----- Vorliegender Auszug

Der Beschluss wird aufgehoben.
II. Der Bund (Bundesminister für Inneres) ist schuldig, dem Beschwerdeführer zuhanden seines Rechtsvertreters die mit € 2.616,– bestimmten Prozesskosten binnen 14 Tagen bei sonstiger Exekution zu ersetzen.
Begründung
Entscheidungsgründe
1. Bei dem Beschwerdeführer handelt es sich um einen nigerianischen Staatsangehörigen, der am 5. Oktober 2001 in Österreich einen Antrag auf internationalen Schutz stellte. Dieser Antrag wurde am 29. Oktober 2002 rechtskräftig abgewiesen. Der Beschwerdeführer ist verheiratet; seine Ehefrau und Kinder leben in Ungarn. Er wurde sowohl im Jahr 2003 als auch im Jahr 2011 strafgerichtlich verurteilt.

----------

Kurzauftrag 1: Prüfe bitte, ob die Aussagen (a), (b) und (c) mit dem Auszug übereinstimmen, und antworte jeweils mit Ja oder Nein samt wörtlichem Beleg aus dem Auszug. (a) Der Beschwerdeführer stellte seinen Antrag auf internationalen Schutz im Jahr 2001. (b) Die Ehefrau des Beschwerdeführers lebt in Österreich. (c) Die Prozesskosten sind binnen 30 Tagen zu ersetzen.

----- Zeilen zur Aufgabe

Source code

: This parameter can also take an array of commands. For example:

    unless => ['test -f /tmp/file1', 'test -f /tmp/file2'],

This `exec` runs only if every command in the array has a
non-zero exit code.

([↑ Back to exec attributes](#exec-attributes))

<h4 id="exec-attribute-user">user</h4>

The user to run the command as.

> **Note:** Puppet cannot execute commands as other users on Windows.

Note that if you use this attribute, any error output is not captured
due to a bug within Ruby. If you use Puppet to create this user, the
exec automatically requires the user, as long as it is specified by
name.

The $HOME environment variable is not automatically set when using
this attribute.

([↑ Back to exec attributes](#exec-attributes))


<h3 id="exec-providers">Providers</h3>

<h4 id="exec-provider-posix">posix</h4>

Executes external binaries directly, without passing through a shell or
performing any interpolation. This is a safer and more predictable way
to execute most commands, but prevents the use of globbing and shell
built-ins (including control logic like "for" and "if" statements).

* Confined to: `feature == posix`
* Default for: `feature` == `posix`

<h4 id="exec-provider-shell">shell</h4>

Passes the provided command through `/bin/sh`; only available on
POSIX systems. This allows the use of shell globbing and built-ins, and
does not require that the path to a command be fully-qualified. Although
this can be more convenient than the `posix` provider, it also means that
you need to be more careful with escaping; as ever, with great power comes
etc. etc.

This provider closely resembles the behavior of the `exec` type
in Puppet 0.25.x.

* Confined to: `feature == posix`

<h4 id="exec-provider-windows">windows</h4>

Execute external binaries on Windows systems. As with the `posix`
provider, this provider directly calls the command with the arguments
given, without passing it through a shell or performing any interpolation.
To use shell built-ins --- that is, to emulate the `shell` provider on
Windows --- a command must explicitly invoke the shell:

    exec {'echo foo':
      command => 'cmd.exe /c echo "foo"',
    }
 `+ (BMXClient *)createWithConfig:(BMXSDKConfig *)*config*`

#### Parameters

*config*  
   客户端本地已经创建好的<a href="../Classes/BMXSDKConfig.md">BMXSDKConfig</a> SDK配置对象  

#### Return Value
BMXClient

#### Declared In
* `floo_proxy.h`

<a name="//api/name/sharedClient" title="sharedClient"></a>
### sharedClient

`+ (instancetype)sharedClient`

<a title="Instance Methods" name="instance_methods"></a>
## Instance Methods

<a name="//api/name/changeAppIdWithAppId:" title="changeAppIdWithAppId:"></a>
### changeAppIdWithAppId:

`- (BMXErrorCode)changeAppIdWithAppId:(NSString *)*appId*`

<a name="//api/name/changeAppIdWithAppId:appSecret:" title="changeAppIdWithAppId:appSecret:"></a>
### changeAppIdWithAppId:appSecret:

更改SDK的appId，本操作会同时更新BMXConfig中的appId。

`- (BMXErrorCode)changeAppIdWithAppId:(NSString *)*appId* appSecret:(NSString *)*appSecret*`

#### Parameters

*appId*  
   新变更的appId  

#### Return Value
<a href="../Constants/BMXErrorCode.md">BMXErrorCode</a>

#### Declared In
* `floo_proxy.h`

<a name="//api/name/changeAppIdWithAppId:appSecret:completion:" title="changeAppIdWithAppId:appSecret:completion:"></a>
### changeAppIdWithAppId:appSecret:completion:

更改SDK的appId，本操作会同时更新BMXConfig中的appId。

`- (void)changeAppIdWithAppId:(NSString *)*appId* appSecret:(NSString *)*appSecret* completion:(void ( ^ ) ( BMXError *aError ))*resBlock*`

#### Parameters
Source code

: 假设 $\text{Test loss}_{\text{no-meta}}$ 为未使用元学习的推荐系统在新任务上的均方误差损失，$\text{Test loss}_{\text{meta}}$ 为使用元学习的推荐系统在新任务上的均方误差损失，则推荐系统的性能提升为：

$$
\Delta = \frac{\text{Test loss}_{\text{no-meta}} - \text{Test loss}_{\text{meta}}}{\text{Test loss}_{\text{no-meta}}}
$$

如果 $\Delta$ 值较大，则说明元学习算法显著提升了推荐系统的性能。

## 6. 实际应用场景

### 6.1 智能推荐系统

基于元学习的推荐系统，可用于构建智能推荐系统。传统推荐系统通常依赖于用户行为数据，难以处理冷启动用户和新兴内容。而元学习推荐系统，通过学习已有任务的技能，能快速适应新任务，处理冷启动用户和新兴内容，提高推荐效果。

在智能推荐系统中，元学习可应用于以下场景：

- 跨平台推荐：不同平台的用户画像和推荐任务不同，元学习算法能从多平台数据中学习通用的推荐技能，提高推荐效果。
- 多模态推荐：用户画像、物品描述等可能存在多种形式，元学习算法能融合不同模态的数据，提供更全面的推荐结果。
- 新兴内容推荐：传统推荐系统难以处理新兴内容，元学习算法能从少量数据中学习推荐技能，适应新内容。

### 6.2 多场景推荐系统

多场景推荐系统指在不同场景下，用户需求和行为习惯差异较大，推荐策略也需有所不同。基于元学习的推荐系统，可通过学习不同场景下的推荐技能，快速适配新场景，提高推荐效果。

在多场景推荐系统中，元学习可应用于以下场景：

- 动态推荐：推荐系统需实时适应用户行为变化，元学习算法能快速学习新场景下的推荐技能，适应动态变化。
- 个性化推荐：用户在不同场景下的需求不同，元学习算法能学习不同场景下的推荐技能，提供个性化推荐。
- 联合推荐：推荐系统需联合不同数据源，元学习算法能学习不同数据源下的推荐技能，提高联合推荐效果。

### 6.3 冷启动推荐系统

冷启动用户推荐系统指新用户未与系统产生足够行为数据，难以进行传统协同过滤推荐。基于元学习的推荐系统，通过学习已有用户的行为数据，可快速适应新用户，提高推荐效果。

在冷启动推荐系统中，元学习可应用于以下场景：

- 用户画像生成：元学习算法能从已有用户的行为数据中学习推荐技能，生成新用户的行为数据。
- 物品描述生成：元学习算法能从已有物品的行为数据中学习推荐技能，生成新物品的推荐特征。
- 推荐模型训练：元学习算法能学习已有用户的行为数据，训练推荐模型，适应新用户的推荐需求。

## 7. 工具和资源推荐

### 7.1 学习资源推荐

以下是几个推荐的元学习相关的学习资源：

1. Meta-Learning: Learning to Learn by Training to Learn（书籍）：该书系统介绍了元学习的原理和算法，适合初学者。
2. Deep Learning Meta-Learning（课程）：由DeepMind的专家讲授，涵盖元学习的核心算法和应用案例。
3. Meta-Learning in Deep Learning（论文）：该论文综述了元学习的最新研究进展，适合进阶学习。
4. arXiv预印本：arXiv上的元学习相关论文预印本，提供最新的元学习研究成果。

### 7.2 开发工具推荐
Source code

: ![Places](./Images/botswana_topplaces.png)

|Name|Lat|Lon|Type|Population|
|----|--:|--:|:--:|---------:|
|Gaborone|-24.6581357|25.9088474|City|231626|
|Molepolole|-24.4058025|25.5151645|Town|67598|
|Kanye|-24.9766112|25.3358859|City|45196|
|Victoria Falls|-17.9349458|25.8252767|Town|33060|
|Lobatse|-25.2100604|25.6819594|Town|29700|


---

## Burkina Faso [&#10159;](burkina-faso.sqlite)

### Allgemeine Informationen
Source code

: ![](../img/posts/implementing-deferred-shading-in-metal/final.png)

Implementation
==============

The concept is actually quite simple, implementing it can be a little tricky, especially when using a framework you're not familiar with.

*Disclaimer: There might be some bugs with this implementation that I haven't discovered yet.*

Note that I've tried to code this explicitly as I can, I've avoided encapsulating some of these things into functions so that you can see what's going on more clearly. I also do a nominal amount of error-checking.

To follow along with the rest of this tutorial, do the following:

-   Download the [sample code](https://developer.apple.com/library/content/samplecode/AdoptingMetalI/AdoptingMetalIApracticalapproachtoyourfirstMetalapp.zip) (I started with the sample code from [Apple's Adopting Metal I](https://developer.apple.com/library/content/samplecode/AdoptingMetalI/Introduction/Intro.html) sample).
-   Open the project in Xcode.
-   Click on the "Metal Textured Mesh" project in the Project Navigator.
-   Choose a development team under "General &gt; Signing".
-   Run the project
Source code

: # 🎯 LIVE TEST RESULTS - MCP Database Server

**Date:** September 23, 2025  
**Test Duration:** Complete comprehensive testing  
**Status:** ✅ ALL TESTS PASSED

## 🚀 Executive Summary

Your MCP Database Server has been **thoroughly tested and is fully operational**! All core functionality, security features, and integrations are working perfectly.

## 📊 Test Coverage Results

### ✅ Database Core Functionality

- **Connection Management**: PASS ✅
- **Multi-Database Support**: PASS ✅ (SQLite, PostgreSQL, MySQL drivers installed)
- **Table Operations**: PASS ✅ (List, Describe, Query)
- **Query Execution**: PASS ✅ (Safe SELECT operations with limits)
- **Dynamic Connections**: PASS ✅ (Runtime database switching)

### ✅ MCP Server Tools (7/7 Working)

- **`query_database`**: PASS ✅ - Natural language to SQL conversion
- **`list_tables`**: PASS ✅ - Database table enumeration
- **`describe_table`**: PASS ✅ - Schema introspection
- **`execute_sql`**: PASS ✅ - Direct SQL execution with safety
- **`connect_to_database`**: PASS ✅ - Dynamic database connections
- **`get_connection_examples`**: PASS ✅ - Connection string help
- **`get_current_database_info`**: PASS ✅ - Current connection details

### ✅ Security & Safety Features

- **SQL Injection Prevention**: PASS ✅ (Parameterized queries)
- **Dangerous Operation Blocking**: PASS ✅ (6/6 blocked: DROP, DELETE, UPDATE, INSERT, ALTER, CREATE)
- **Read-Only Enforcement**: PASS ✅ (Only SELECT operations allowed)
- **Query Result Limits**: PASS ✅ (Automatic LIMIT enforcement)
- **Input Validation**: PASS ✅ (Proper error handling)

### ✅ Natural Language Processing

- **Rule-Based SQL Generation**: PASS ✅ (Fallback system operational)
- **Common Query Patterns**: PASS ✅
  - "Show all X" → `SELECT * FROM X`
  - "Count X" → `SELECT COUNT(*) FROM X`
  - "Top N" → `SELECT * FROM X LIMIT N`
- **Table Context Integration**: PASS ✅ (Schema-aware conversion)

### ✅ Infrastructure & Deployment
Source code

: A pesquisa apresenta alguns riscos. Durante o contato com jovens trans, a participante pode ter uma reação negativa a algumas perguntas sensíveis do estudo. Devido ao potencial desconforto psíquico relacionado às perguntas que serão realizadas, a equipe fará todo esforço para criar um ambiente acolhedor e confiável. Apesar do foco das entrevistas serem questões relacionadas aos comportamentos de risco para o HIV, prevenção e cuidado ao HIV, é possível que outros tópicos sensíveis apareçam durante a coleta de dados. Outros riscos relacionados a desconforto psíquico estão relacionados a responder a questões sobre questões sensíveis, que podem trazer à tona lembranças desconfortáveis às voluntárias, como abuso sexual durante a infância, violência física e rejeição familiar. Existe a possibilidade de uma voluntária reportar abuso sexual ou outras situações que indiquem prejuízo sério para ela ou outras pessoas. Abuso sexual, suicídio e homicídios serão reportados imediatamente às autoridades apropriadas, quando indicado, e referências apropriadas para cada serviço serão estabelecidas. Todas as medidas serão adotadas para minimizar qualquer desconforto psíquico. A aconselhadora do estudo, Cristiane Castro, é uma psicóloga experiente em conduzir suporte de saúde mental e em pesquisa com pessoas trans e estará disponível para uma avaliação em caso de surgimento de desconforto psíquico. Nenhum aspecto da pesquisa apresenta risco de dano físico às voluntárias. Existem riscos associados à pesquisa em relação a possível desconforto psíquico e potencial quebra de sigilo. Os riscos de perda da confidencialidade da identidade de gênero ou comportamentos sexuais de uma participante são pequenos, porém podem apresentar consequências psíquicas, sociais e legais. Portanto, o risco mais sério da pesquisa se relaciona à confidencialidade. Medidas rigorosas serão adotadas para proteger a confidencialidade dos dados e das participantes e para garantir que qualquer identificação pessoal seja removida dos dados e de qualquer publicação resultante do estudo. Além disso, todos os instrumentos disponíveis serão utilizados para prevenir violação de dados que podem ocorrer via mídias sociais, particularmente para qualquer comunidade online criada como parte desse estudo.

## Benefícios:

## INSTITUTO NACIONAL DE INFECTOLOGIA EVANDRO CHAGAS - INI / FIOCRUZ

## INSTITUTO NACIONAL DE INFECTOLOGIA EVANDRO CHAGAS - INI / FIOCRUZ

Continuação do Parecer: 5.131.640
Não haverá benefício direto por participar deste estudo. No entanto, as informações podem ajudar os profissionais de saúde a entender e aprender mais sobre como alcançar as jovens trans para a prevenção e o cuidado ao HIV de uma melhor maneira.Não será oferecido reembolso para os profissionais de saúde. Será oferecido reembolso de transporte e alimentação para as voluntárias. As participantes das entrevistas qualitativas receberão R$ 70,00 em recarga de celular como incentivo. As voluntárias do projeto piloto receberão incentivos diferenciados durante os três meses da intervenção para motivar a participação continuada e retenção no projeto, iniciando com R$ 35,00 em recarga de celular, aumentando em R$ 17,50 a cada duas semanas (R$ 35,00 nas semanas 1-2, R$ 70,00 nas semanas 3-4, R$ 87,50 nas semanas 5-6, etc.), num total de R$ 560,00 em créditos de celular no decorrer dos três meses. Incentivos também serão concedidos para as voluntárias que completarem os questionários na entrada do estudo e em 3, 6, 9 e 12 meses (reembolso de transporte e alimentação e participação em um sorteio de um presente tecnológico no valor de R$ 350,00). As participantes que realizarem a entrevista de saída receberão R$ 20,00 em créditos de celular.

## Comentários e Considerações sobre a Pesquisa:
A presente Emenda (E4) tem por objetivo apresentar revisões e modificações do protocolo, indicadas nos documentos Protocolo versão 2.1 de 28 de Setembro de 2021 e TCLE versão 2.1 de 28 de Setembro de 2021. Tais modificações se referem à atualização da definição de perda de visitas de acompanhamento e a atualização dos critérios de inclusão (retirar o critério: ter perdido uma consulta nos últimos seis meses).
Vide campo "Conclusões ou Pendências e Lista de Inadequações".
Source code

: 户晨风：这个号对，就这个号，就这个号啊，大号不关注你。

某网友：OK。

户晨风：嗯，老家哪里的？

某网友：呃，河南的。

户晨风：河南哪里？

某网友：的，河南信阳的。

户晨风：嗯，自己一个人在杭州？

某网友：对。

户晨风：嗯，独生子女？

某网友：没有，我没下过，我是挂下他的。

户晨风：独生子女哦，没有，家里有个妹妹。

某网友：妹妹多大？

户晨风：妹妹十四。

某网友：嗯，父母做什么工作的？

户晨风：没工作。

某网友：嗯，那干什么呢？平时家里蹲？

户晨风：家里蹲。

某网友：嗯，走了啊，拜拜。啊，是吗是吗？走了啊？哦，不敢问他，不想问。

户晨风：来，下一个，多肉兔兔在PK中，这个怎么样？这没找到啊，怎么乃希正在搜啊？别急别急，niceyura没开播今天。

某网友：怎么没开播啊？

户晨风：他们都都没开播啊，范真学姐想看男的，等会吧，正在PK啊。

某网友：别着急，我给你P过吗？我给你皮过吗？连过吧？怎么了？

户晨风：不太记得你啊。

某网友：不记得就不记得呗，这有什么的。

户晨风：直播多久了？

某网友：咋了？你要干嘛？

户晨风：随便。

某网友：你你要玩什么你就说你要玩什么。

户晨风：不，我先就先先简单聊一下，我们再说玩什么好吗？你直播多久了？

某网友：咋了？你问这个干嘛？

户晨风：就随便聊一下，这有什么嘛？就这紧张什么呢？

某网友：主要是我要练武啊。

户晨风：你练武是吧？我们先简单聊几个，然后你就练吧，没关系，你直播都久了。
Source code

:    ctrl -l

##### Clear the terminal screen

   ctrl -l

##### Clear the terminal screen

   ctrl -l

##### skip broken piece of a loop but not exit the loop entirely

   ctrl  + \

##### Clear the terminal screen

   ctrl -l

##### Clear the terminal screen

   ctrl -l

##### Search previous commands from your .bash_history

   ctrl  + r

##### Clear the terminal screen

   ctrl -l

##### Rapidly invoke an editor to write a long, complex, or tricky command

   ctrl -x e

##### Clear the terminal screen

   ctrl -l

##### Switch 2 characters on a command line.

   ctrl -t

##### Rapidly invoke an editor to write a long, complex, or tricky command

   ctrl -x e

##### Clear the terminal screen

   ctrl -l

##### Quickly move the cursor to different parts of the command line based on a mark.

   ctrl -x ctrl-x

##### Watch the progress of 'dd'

----------

Kurzauftrag 2: Gib jede Zeile zurück, in der das Wort "when" vorkommt.

Schriftliche Lösung 1:
(a) Ja: „am 5. Oktober 2001 in Österreich einen Antrag auf internationalen Schutz stellte“
(b) Nein: „seine Ehefrau und Kinder leben in Ungarn“
(c) Nein: „binnen 14 Tagen“

Schriftliche Lösung 2:
The $HOME environment variable is not automatically set when using
The concept is actually quite simple, implementing it can be a little tricky, especially when using a framework you're not familiar with.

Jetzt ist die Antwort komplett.